> Task statement
Report every line of the items below that contains the word "Which", copying each such line in full. Case matters.

> Given data
= = = = =
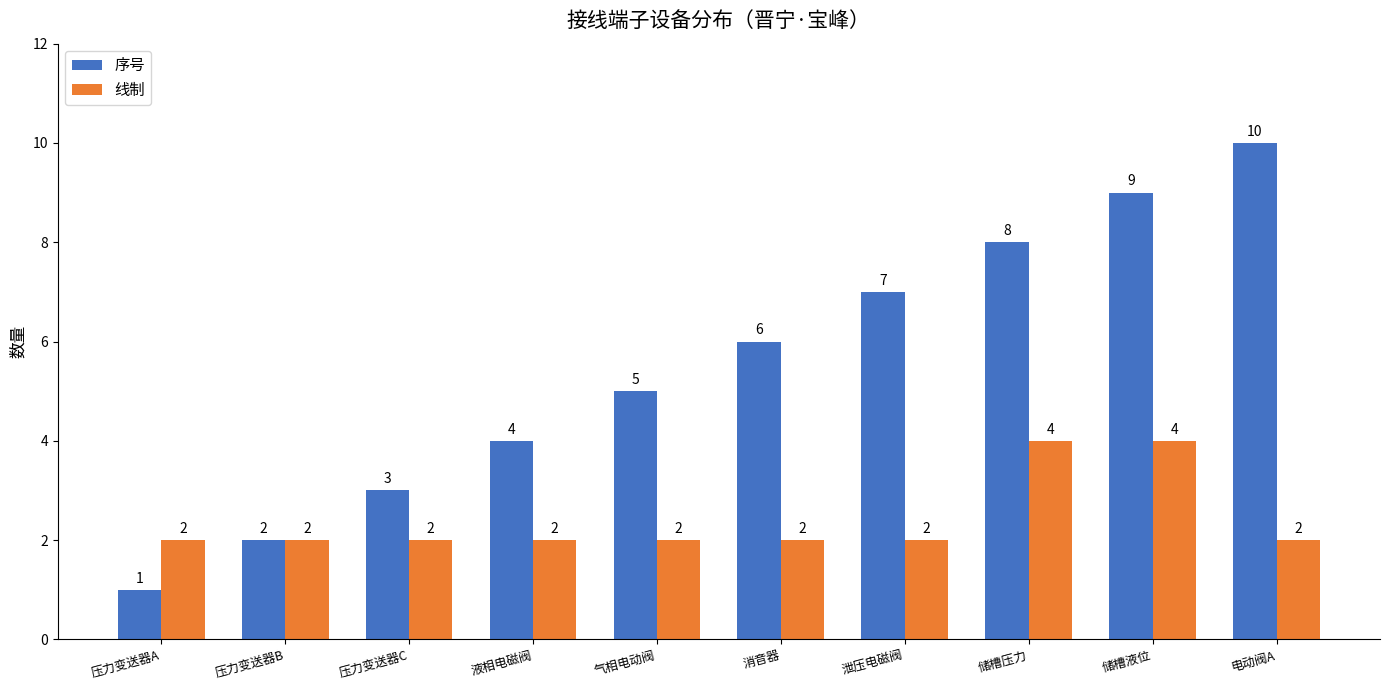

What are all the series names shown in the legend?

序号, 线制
= = = = =
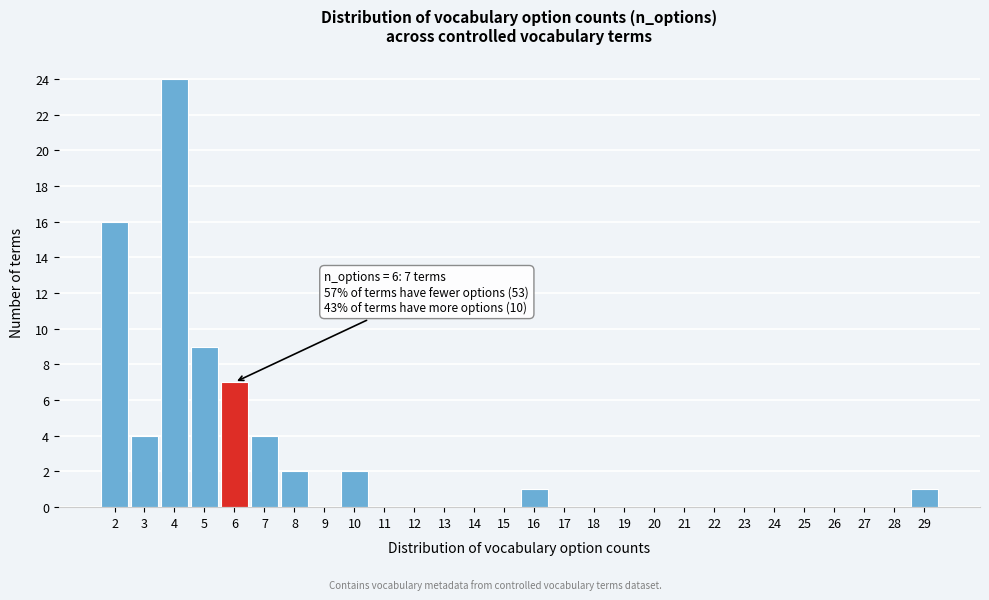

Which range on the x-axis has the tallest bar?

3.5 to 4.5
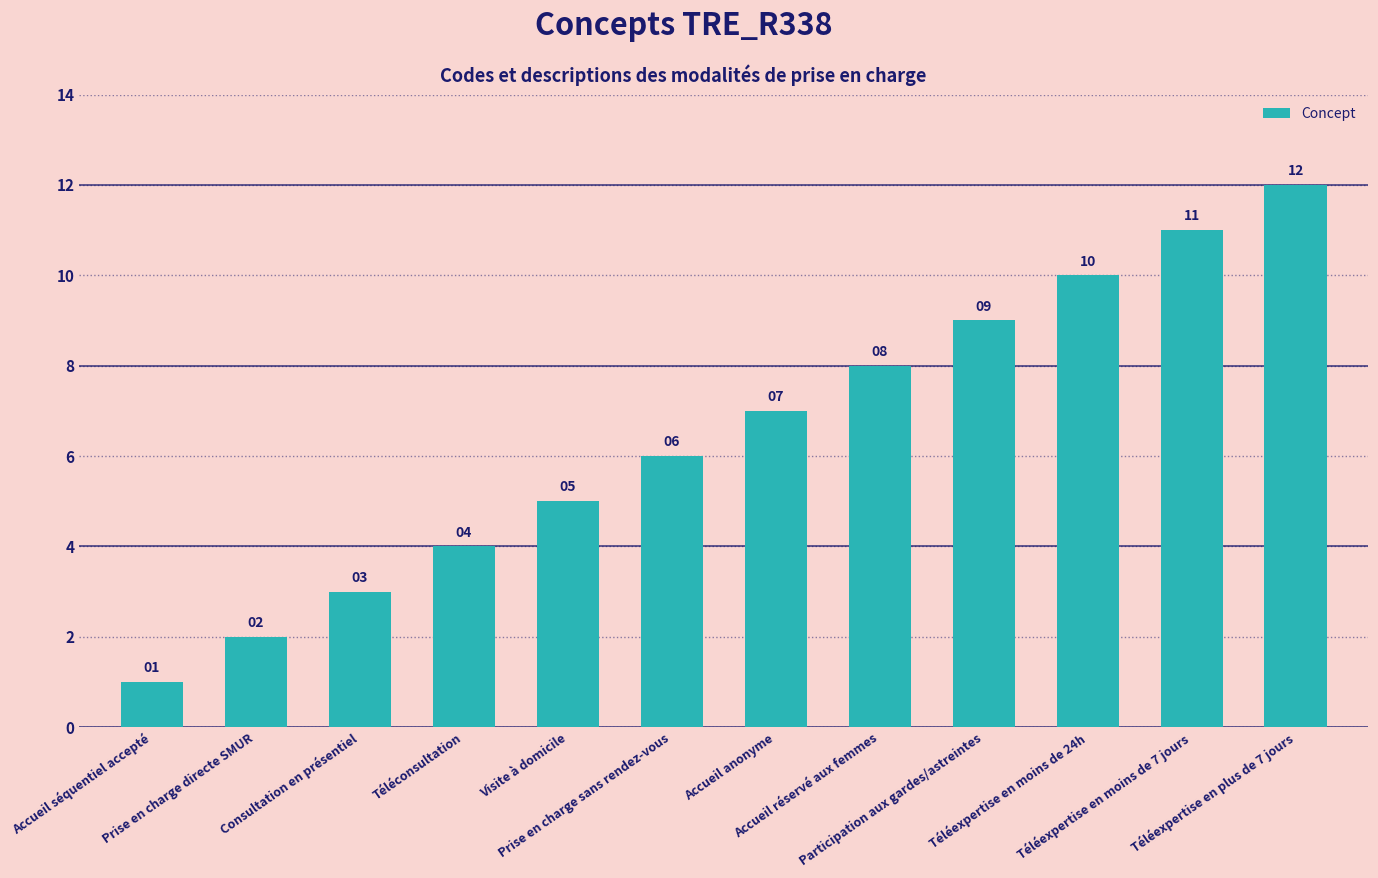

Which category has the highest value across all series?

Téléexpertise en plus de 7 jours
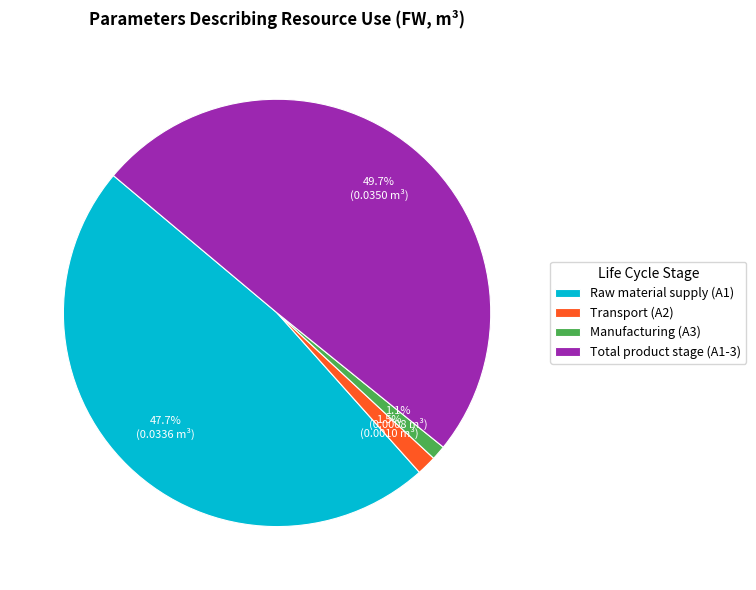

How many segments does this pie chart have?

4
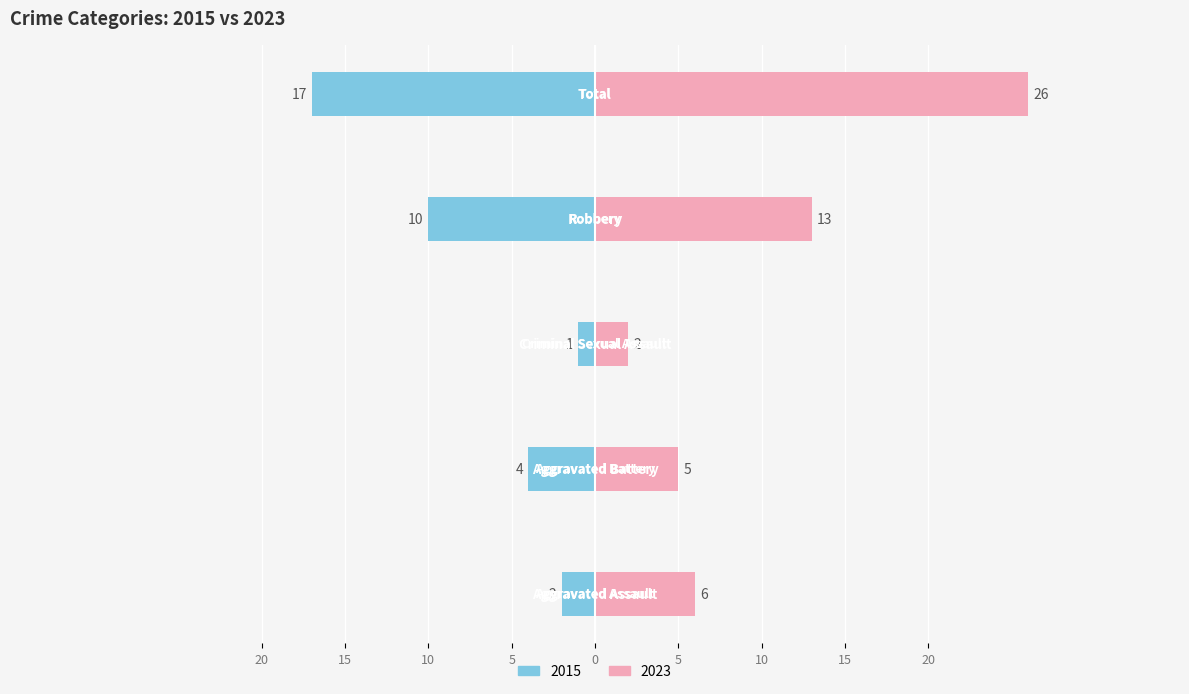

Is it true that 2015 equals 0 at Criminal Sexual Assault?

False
= = = = =
> Exercise solution
Which range on the x-axis has the tallest bar?
Which category has the highest value across all series?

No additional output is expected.